Posts Tagged ‘Greek bailout’

Market in DOWNTREND, June 2

It only took the market one day to understand that the reason why they partied, possible extension of the Greek bailout, was indeed not a reason to party, but rather to mourn.

So, as I am sure that most of you have correctly anticipated, yesterday’s market action quickly ended the uptrend that was initiated by the positive signals from the previous days. Very frustrating, but this is how the stock market is sometimes. The markets yesterday saw their biggest declines for the year and not since August last year have the indexes fallen this much. All three indexes ducked under their 50-day moving averages again. Yesterday was another 90 percent panic selling down day, quite surprising after indicators signaled a new uptrend on Tuesday.
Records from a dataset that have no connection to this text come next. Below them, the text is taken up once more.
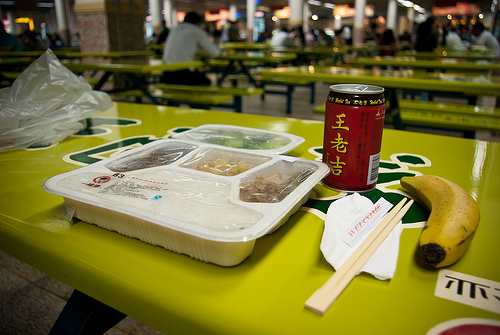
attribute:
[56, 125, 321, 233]
dinner — frozen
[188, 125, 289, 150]
side dish — frozen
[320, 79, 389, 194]
can — red, black, red+black, soda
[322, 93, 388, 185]
writing — yellow, chinese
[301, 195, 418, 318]
chopsticks — unwrapped, intact, wooden, wood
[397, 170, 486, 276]
banana — ripe, unpeeled, yellow, yellow+brown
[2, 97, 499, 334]
table — restaurant table, lime green, cafeteria table, bright, bright green, yellow, green, red, yellow+green+red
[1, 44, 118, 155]
bag — plastic, clear, clear plastic, empty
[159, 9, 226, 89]
man — eating alone, sitting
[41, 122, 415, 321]
package — white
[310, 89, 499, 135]
bench — green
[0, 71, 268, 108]
bench — green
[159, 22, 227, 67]
shirt — white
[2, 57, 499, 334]
floor — tiled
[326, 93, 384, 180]
writing on can — in chinese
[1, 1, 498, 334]
scene — in daytime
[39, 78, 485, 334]
food — lunch, sitting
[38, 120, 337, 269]
container — white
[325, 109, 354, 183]
chinese characters — golden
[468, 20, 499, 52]
man — sitting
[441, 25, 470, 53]
man — sitting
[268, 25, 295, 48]
man — sitting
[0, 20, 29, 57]
man — sitting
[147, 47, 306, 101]
table — green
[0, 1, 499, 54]
group — blurry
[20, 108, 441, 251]
writing — green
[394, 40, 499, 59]
tables — green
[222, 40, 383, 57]
tables — green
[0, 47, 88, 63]
tables — green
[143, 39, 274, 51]
tables — green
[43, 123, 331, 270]
compartments — separate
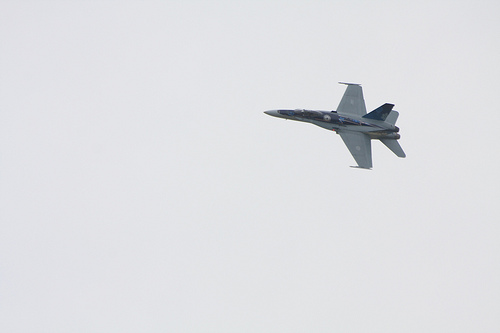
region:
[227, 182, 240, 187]
edge of a cloud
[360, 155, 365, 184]
part of a plane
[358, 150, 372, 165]
part of a wing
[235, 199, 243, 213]
edge of a cloud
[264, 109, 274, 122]
tip of a plane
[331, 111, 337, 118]
part of a window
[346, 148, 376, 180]
edge of a wimg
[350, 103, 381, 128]
part of a planr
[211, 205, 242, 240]
[art of a vclud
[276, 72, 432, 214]
plane is in the air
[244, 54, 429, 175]
the plane is bent at one side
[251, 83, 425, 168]
the plane is moving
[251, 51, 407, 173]
plane is moving in a horizontal motion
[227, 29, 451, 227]
the sky is clear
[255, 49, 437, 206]
the shade is black and white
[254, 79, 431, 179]
the plane is white in color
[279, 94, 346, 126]
the back ia black in color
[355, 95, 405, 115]
the tail is black in color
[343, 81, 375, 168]
the wings have logos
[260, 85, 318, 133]
front of a plane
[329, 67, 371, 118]
wing of a plane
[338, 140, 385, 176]
wing of a plane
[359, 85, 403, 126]
wing of a plane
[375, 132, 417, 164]
wing of a plane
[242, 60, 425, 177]
plane in the sky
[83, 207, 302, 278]
clear blue sky with no clouds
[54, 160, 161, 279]
a clear blue sky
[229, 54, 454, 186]
a jet in the sky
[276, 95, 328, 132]
cockpit of a plane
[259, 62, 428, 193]
silver aircraft in sky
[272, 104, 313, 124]
cockpit on silver aircraft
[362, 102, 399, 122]
blue tail fin on silver aircraft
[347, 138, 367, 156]
small white design on aircraft wing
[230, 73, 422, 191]
fighter jet flying in sky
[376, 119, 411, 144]
jet engine on back of aircraft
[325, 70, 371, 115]
wing on side of aircraft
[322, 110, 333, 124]
design on cockpit of aircraft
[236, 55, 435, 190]
silver aircraft in cloudy sky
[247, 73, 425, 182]
silver jet aircraft flying in cloudy sky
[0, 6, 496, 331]
gray clear sky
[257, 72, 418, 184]
small gray fighter plane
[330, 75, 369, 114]
gray plane wing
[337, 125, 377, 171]
gray plane wing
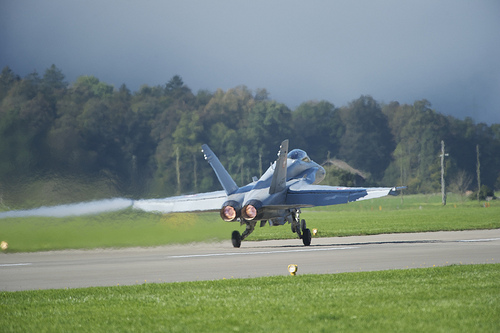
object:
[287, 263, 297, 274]
light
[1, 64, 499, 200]
tree line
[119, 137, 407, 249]
plane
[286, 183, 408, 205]
right wing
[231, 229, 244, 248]
tire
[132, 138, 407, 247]
airplane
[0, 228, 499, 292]
runway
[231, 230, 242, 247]
landing gear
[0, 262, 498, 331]
grass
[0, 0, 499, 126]
clouds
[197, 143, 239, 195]
tail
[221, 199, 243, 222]
engines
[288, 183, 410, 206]
wings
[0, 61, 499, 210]
forest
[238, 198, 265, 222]
turbine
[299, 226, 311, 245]
right tire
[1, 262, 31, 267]
line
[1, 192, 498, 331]
ground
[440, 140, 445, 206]
wooden poles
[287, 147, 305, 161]
cockpit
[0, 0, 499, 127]
sky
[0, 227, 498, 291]
airport runway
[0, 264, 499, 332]
field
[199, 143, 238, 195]
fin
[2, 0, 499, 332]
background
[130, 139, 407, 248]
takeoff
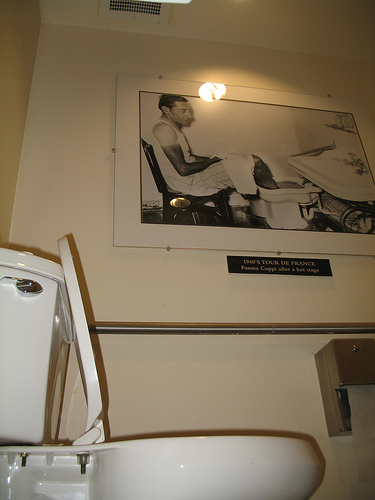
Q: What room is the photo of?
A: Bathroom.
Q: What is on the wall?
A: A photo.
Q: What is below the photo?
A: A plaque.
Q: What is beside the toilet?
A: A handrail.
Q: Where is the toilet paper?
A: In the dispenser.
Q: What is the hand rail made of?
A: Metal.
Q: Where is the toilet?
A: In the bathroom.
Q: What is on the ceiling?
A: The vent.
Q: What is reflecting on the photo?
A: The light.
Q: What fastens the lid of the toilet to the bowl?
A: Screw.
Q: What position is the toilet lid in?
A: Up.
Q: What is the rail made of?
A: Metal.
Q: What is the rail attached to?
A: The wall.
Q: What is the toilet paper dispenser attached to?
A: The wall.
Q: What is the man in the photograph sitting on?
A: A chair.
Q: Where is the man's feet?
A: In the toilet in the photograph.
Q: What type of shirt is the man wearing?
A: Muscle shirt.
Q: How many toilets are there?
A: One.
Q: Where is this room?
A: Bathroom.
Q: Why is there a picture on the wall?
A: Decoration.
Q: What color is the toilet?
A: White.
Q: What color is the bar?
A: Silver.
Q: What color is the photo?
A: Black and white.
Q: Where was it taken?
A: In a bathroom.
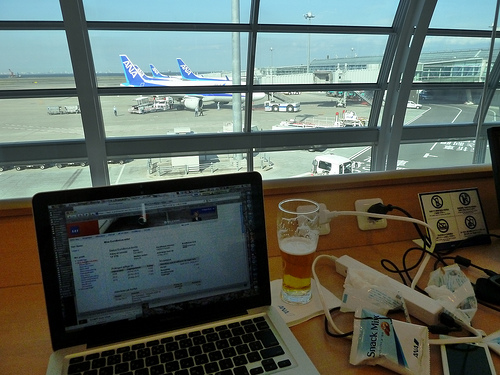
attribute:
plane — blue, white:
[115, 51, 263, 105]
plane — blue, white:
[175, 57, 265, 101]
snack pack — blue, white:
[346, 308, 432, 374]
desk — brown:
[2, 160, 497, 373]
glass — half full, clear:
[273, 193, 323, 307]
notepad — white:
[262, 266, 347, 329]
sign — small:
[416, 187, 494, 253]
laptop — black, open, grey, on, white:
[29, 168, 329, 374]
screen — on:
[40, 179, 262, 340]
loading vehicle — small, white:
[259, 98, 301, 115]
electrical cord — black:
[367, 202, 456, 331]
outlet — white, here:
[352, 193, 391, 232]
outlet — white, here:
[298, 197, 334, 241]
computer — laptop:
[26, 165, 326, 375]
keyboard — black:
[55, 309, 284, 372]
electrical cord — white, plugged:
[316, 203, 440, 296]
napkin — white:
[263, 269, 342, 331]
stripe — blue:
[266, 104, 299, 111]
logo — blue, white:
[124, 61, 139, 82]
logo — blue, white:
[182, 63, 192, 76]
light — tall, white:
[299, 5, 316, 77]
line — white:
[425, 99, 464, 160]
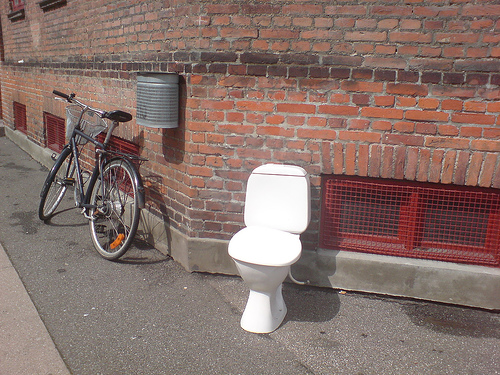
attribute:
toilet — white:
[222, 159, 317, 339]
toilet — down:
[196, 173, 346, 340]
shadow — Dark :
[33, 94, 150, 258]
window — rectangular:
[328, 173, 492, 268]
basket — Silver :
[62, 109, 129, 141]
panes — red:
[91, 130, 143, 190]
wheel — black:
[24, 144, 86, 228]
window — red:
[305, 160, 499, 272]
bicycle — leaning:
[58, 101, 122, 226]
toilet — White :
[212, 140, 331, 350]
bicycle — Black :
[15, 79, 172, 273]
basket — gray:
[45, 97, 97, 158]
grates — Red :
[321, 172, 498, 269]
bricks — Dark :
[1, 43, 496, 80]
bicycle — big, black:
[49, 96, 160, 261]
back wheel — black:
[82, 154, 146, 261]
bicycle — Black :
[37, 83, 154, 270]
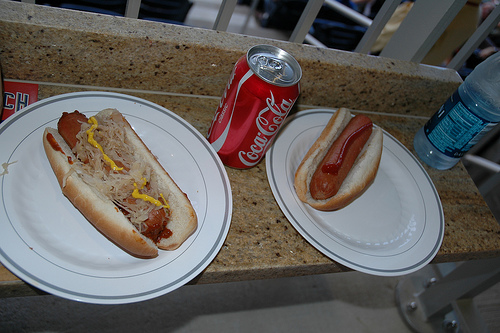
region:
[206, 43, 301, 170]
a can of Coca-Cola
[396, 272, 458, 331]
the round metal base of a table leg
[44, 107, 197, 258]
a hot dog with sauerkraut and mustard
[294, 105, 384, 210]
a hot dog with ketchup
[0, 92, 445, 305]
two plates with hot dogs on a counter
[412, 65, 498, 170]
a bottle of water on the counter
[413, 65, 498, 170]
a Dasani bottle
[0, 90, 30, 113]
the letters C and H in blue type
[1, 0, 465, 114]
the back ledge of a counter top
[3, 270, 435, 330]
the shadow of two plates on the floor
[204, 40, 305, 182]
a closed can of soda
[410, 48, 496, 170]
Dasani bottle of water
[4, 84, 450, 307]
two plates with hotdogs on them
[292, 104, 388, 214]
Hotdog on a bun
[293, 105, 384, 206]
hotdog with ketchup on it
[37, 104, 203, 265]
a hotdog with soukrout and mustard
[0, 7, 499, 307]
food and drink on a counter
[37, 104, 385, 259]
two hotdogs on a bun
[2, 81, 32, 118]
the letters CH in blue and white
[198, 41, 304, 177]
a can of coca cola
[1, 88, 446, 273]
white plates on the counter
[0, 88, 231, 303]
The white plate is plain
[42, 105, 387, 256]
hotdogs are on the plates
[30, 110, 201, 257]
sauerkraut and mustard are on the hotdog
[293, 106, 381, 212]
Hotdog only has ketchup on it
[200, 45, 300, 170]
can of soda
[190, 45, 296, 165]
the soda is coca cola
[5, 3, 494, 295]
The counter top is tan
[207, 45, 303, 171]
the soda can is red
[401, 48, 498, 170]
a water bottle on the counter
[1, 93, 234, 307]
Hot dog on a plate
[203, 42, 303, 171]
A Coca Cola soda can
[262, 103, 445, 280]
A plate is white and round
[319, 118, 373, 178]
Red ketchup on hot dog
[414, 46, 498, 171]
A bottle of water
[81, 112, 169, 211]
Yellow mustard on a hot dog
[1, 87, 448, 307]
Two plates on a countertop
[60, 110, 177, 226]
Sauer kraut on the hot dog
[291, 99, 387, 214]
Hot dog in a bun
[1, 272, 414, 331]
A shadow on the floor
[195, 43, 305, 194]
a drink can on a table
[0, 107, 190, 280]
a hot dog on a plate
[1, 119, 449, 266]
two hot dogs on plates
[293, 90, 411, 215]
a hot dog on a bun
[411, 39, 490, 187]
a clear water bottle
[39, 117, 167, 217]
a hot dog with mustard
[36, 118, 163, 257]
a hot dog with sour kraut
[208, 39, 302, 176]
a unopened drink can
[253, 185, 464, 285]
a white plate with grey trim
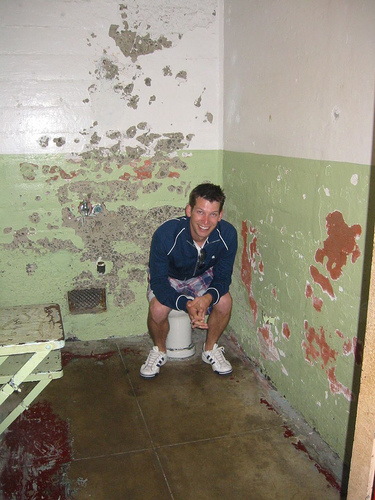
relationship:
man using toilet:
[136, 174, 245, 396] [154, 299, 200, 365]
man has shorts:
[136, 174, 245, 396] [148, 278, 225, 302]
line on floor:
[132, 384, 162, 454] [19, 360, 347, 499]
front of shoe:
[140, 362, 154, 376] [137, 342, 169, 379]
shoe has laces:
[137, 342, 169, 379] [149, 350, 161, 368]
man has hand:
[136, 174, 245, 396] [185, 292, 213, 332]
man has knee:
[136, 174, 245, 396] [143, 306, 169, 327]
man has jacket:
[136, 174, 245, 396] [151, 218, 242, 308]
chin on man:
[198, 231, 211, 238] [136, 174, 245, 396]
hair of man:
[197, 184, 221, 202] [136, 174, 245, 396]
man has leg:
[136, 174, 245, 396] [200, 293, 233, 363]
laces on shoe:
[149, 350, 161, 368] [137, 342, 169, 379]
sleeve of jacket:
[145, 243, 185, 309] [151, 218, 242, 308]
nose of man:
[201, 214, 210, 226] [136, 174, 245, 396]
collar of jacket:
[184, 219, 194, 245] [151, 218, 242, 308]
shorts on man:
[148, 278, 225, 302] [136, 174, 245, 396]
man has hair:
[136, 174, 245, 396] [197, 184, 221, 202]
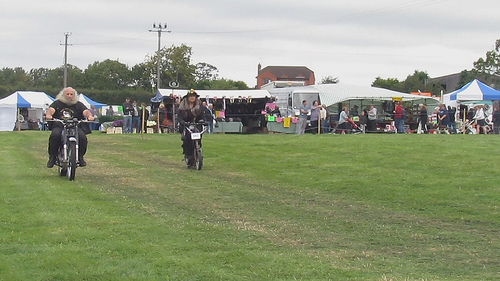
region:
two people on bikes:
[36, 79, 211, 211]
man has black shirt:
[44, 86, 87, 135]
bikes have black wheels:
[59, 143, 89, 179]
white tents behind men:
[171, 74, 397, 115]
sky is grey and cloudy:
[253, 1, 429, 76]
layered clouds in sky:
[236, 14, 402, 86]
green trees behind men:
[1, 46, 251, 91]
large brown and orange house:
[263, 49, 314, 102]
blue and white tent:
[448, 61, 499, 108]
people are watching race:
[241, 91, 419, 133]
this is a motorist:
[33, 74, 95, 174]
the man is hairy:
[54, 91, 65, 98]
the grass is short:
[50, 200, 157, 279]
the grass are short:
[5, 185, 120, 276]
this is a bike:
[187, 125, 207, 157]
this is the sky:
[356, 1, 423, 52]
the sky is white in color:
[320, 0, 422, 47]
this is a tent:
[449, 78, 492, 98]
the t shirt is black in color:
[56, 103, 79, 115]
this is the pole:
[148, 14, 173, 58]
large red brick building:
[254, 63, 315, 88]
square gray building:
[422, 69, 498, 94]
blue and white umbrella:
[442, 78, 497, 100]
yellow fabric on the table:
[282, 116, 289, 125]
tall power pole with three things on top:
[148, 23, 170, 87]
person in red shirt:
[392, 101, 402, 126]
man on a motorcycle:
[43, 85, 95, 165]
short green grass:
[1, 130, 498, 277]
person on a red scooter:
[334, 106, 361, 132]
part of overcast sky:
[2, 2, 499, 86]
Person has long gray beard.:
[51, 85, 98, 120]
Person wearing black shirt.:
[42, 97, 134, 133]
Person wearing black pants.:
[38, 125, 103, 163]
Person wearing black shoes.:
[38, 152, 96, 164]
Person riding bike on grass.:
[31, 88, 96, 185]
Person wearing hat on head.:
[180, 79, 205, 99]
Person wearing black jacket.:
[171, 105, 252, 130]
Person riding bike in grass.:
[166, 129, 238, 197]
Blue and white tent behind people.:
[431, 72, 497, 122]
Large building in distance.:
[243, 52, 335, 89]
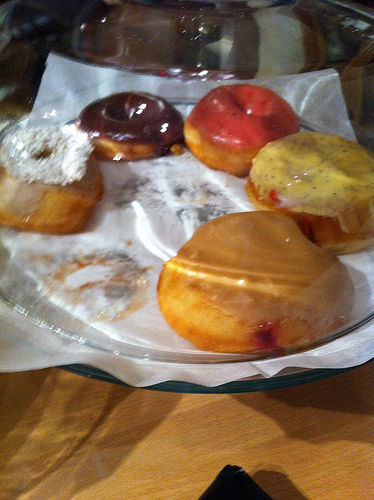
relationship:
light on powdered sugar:
[133, 99, 147, 118] [0, 122, 101, 190]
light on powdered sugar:
[157, 121, 172, 135] [0, 122, 101, 190]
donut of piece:
[156, 208, 354, 358] [0, 122, 104, 236]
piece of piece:
[240, 130, 371, 251] [0, 122, 104, 236]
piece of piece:
[181, 79, 301, 178] [0, 122, 104, 236]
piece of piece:
[77, 89, 184, 162] [77, 89, 184, 162]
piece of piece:
[0, 122, 104, 236] [0, 122, 104, 236]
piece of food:
[0, 122, 104, 236] [4, 121, 103, 234]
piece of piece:
[170, 140, 181, 159] [0, 122, 104, 236]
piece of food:
[62, 151, 87, 185] [4, 121, 103, 234]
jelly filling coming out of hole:
[250, 308, 296, 360] [238, 320, 295, 358]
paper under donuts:
[6, 41, 372, 389] [5, 57, 372, 374]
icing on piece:
[238, 112, 372, 228] [244, 130, 374, 251]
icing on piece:
[68, 73, 193, 181] [77, 89, 184, 162]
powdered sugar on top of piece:
[2, 110, 95, 182] [0, 122, 104, 236]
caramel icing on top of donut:
[179, 208, 334, 314] [160, 204, 362, 358]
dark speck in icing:
[310, 183, 323, 193] [248, 130, 374, 216]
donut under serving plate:
[156, 208, 354, 358] [0, 94, 374, 394]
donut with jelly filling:
[160, 204, 362, 358] [253, 318, 281, 349]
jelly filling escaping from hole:
[253, 318, 281, 349] [254, 312, 295, 356]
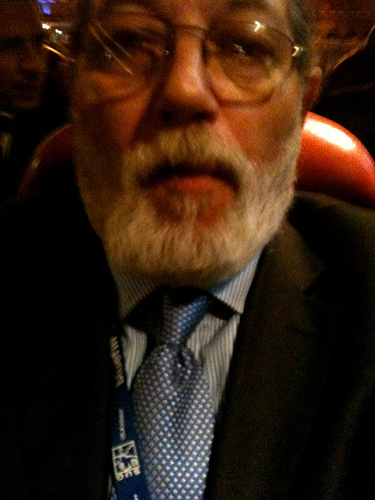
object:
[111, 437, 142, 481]
tag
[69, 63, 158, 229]
cheek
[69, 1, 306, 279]
face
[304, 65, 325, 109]
ear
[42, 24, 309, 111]
spectacles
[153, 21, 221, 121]
nose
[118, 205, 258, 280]
chin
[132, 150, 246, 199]
mouth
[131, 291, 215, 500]
tie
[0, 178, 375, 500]
coat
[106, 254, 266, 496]
shirt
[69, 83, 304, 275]
beard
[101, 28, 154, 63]
eye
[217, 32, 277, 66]
eye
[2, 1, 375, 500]
man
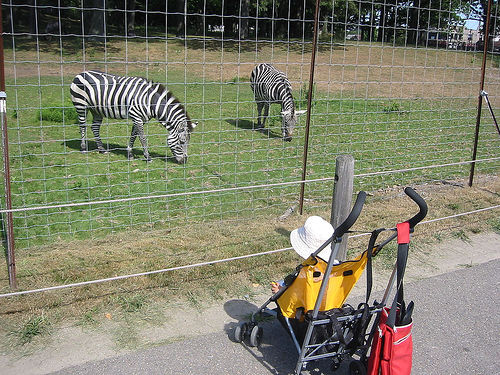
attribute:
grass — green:
[3, 73, 498, 256]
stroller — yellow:
[234, 184, 430, 373]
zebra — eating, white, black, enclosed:
[71, 72, 195, 165]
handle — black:
[401, 186, 427, 226]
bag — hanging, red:
[366, 222, 413, 374]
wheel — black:
[234, 322, 264, 347]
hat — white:
[290, 215, 341, 265]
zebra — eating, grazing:
[249, 63, 305, 142]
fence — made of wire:
[4, 6, 500, 275]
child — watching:
[268, 217, 339, 304]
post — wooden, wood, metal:
[298, 2, 323, 214]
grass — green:
[1, 25, 499, 326]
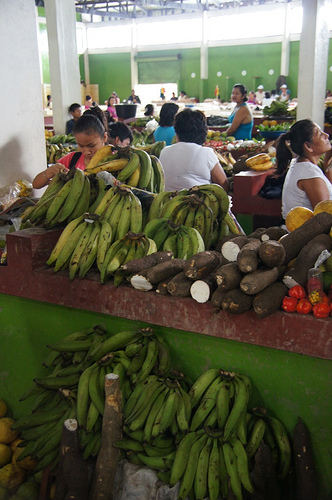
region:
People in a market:
[3, 36, 330, 218]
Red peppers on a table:
[280, 274, 330, 336]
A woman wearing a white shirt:
[270, 101, 330, 251]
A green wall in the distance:
[72, 47, 330, 106]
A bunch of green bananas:
[29, 151, 242, 285]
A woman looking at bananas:
[25, 101, 161, 220]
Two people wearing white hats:
[253, 78, 293, 112]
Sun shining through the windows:
[79, 0, 319, 53]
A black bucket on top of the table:
[109, 94, 158, 131]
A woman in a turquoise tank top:
[217, 70, 262, 161]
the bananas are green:
[130, 358, 209, 478]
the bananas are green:
[167, 364, 221, 495]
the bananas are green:
[127, 383, 174, 484]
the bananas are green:
[152, 416, 195, 494]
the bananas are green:
[157, 407, 180, 447]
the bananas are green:
[137, 366, 185, 461]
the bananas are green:
[164, 449, 199, 494]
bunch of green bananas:
[167, 428, 241, 493]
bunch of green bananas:
[132, 376, 187, 437]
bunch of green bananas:
[196, 357, 244, 435]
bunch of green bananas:
[59, 213, 103, 277]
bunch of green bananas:
[104, 183, 140, 227]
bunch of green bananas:
[154, 218, 196, 255]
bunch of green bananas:
[168, 195, 219, 223]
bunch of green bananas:
[49, 177, 89, 206]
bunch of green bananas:
[70, 321, 99, 347]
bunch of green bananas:
[188, 179, 222, 208]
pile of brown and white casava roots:
[118, 210, 331, 323]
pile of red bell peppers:
[281, 276, 330, 323]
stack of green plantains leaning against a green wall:
[10, 316, 297, 499]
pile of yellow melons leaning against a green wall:
[0, 393, 40, 498]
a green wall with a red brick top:
[1, 225, 331, 498]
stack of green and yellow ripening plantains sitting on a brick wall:
[26, 140, 245, 299]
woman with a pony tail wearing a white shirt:
[269, 118, 331, 232]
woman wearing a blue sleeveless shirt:
[221, 83, 255, 144]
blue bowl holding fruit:
[254, 118, 288, 142]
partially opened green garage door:
[131, 53, 184, 99]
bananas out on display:
[16, 138, 263, 318]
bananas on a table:
[16, 123, 246, 300]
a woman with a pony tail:
[260, 84, 328, 197]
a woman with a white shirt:
[154, 97, 223, 195]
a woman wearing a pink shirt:
[42, 82, 137, 199]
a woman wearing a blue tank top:
[212, 69, 268, 151]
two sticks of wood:
[16, 354, 172, 495]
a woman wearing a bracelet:
[26, 92, 134, 188]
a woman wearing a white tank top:
[262, 85, 328, 230]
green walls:
[47, 18, 330, 112]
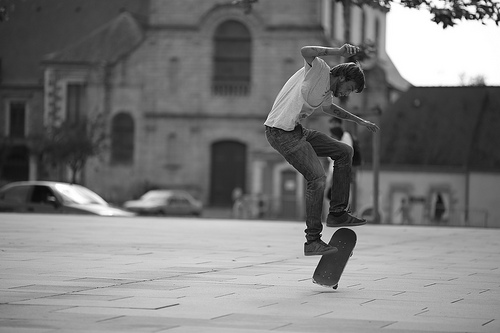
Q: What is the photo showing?
A: It is showing a walkway.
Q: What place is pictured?
A: It is a walkway.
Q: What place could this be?
A: It is a walkway.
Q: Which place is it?
A: It is a walkway.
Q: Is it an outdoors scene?
A: Yes, it is outdoors.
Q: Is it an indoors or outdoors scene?
A: It is outdoors.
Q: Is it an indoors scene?
A: No, it is outdoors.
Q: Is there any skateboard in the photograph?
A: Yes, there is a skateboard.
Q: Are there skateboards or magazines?
A: Yes, there is a skateboard.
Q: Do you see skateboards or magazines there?
A: Yes, there is a skateboard.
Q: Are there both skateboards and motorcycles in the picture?
A: No, there is a skateboard but no motorcycles.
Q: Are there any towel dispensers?
A: No, there are no towel dispensers.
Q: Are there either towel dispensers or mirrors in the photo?
A: No, there are no towel dispensers or mirrors.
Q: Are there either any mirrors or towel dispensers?
A: No, there are no towel dispensers or mirrors.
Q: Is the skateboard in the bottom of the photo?
A: Yes, the skateboard is in the bottom of the image.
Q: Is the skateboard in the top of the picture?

So we are back in a DOWNTREND again after the shortest uptrend possible.

Research shows heavy selling days on the first or second day after a new uptrend signal will end it 95% of the time. This means that another uptrend is still a possibility in the coming days. But as I stated in the previous market update, sometimes 90 percent panic selling days come towards the end of declines: When that selling was what was needed to exhaust the bears.

Watch the trend-lines on a chart for help to see were the market is heading. A decisive break below that lower boundary trend-line would be bearish, and would raise the likelihood for a further fall. If bottom boundary holds, and prices rise decisively above the upper boundary of that declining trend-channel, it would suggest that we will likely take out the tops from April.

The market’s message for now is to be cautious as further downside becomes a higher probability.